* **Material for this task**
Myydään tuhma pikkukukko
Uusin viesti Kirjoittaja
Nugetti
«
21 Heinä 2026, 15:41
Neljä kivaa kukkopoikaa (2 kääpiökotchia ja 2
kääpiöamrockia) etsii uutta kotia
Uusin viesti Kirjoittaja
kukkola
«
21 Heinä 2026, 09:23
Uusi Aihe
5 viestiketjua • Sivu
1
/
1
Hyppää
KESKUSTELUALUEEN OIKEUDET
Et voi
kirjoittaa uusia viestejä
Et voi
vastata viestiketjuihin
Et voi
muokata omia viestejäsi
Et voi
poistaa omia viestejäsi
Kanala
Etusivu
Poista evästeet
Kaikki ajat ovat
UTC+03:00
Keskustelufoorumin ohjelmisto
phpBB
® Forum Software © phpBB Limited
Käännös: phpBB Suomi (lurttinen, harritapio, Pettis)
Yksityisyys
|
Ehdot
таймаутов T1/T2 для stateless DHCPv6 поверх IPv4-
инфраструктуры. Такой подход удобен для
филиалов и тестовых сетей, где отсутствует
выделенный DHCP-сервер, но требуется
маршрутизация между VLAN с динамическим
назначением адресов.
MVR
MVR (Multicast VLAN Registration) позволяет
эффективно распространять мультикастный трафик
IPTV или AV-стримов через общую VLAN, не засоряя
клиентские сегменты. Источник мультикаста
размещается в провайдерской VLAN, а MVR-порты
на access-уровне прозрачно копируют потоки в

* **How to complete this task**
Wherever a line of the entries holds the string "omia", copy that line.

* **Solution below**
muokata omia viestejäsi
poistaa omia viestejäsi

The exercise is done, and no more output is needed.